Enoch Teye Mensah (born 17 May 1946) is a Ghanaian politician. He was a Minister for Education and a Member of Parliament in Ghana from January 1997 till January 2017. He is popularly referred to as E. T. Mensah.

Education and early life
Mensah was born on 17 May 1946 and comes from Prampram in the Greater Accra Region Ghana. He schooled at the SNAPS College of Accountancy, which he completed in 1968. He also had his RSA III in 1970, and he became a fellow of the Institute of Financial Accountants in 1986. He is an Account Officer and worked at the University of Ghana, Legon as Accounting Officer.

Political career

As Mayor of Accra 
During the time of the PNDC military regime in Ghana, he was the long time Chief Executive of the Accra Metropolitan Assembly (AMA), akin to being the Mayor of the City of Accra. He joined the National Democratic Congress when it was formed in 1992.

As Member of Parliament 
He also stood for the Ghanaian parliamentary election in 1996 and was elected MP for the Ningo-Prampram constituency, holding the seat for almost a decade. After the NDC lost the 2000 elections, he continued as a member of parliament. Mensah lost the  NDC primaries  to Sam George on 21 November 2015. He once served as the Minority Chief Whip in parliament prior to the Ghanaian parliamentary election in 2008. In January 2009, he became the MMjority Chief Whip in parliament.

As Minister of State 
At the beginning of the Fourth Republic, he was appointed Minister for Youth and Sports by President Jerry Rawlings.

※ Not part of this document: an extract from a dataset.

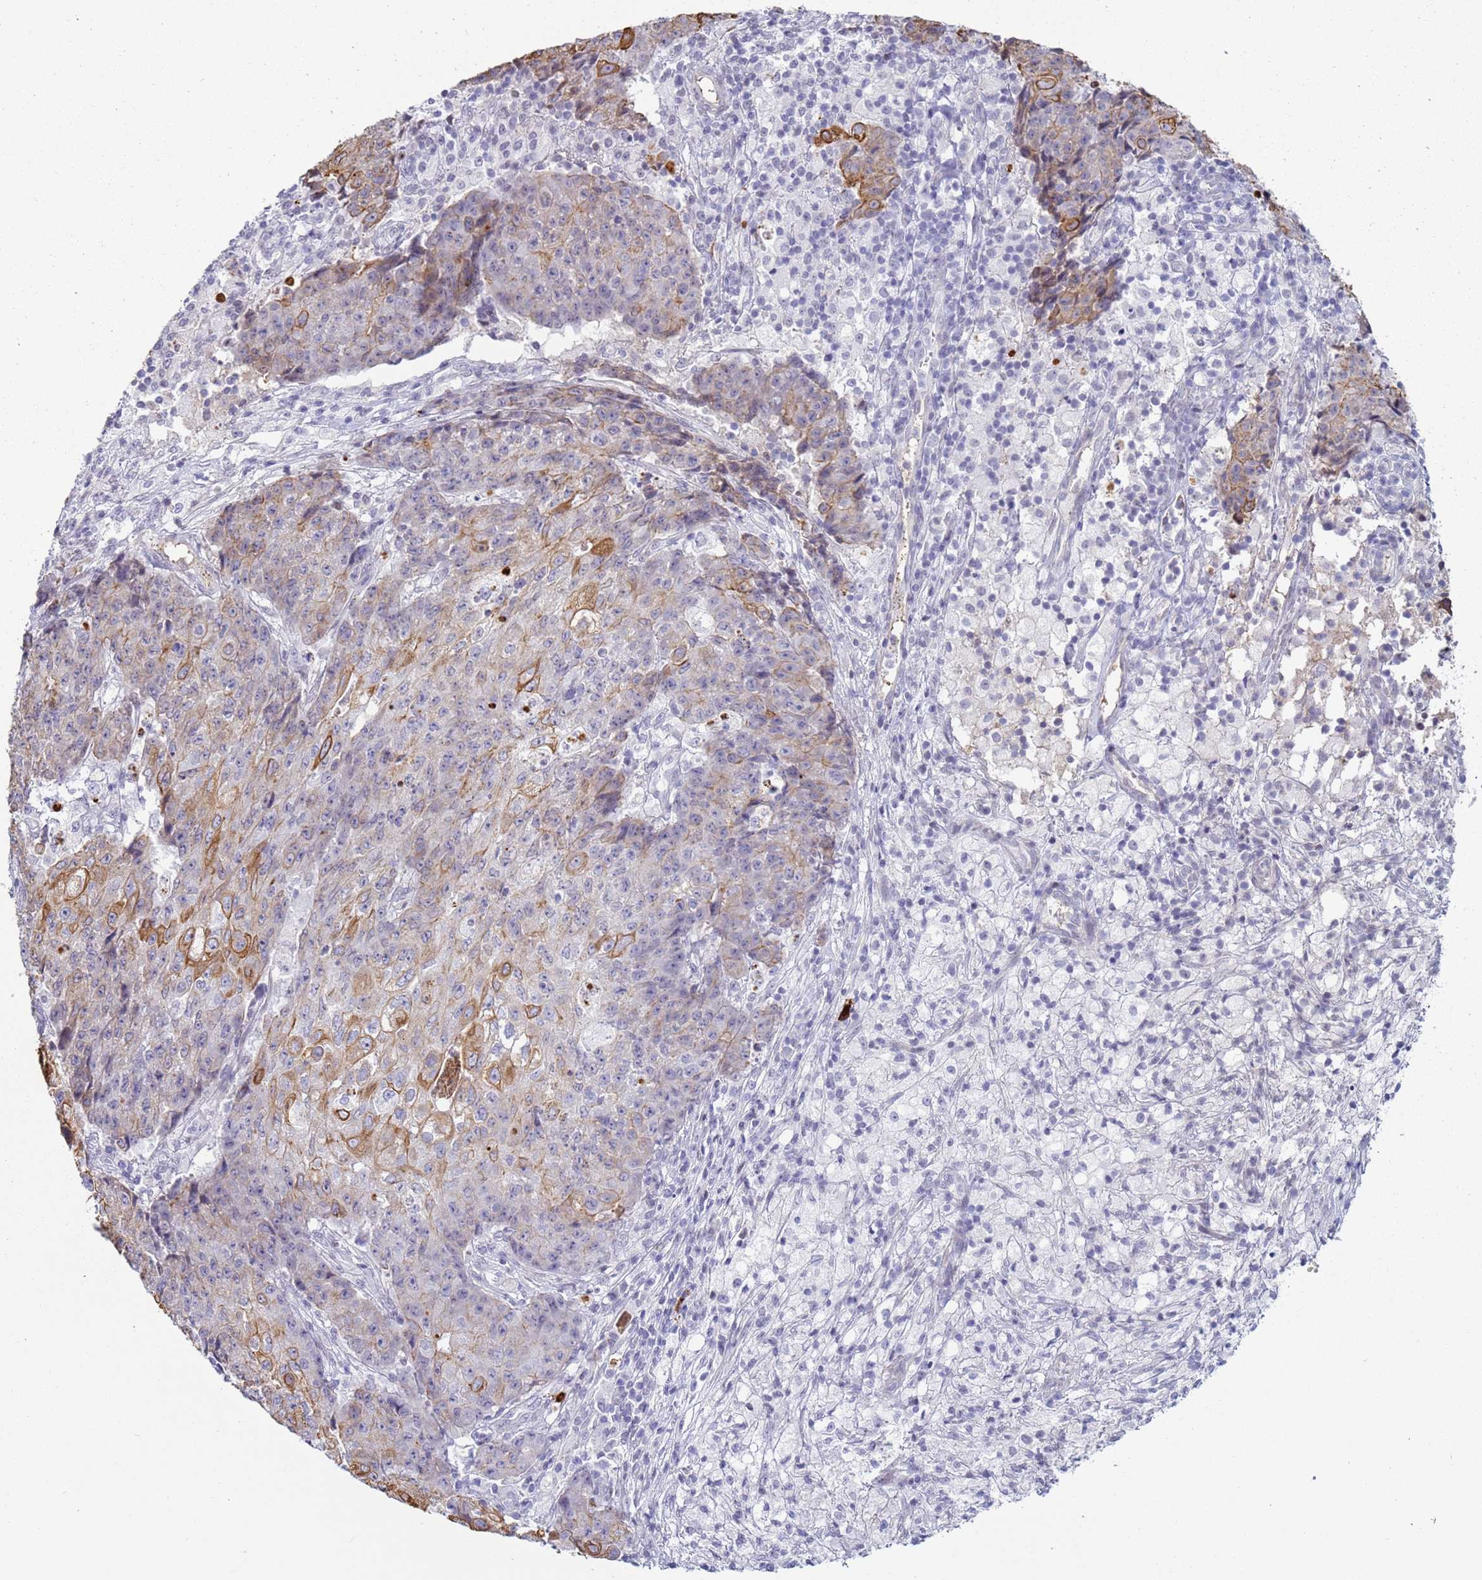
{"staining": {"intensity": "moderate", "quantity": "<25%", "location": "cytoplasmic/membranous"}, "tissue": "ovarian cancer", "cell_type": "Tumor cells", "image_type": "cancer", "snomed": [{"axis": "morphology", "description": "Carcinoma, endometroid"}, {"axis": "topography", "description": "Ovary"}], "caption": "Endometroid carcinoma (ovarian) stained with IHC exhibits moderate cytoplasmic/membranous expression in about <25% of tumor cells.", "gene": "NPAP1", "patient": {"sex": "female", "age": 42}}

Mensah held that position through both terms of the Rawlings government.
In January 2010, after a cabinet reshuffle, President John Atta Mills appointed him Minister for Employment and Social Welfare.

Mensah was a member of the Pan-African Parliament until January 2009, when he resigned after being appointed a member of state. In January 2011, he was appointed Minister for Education following the resignation of Betty Mould-Iddrisu.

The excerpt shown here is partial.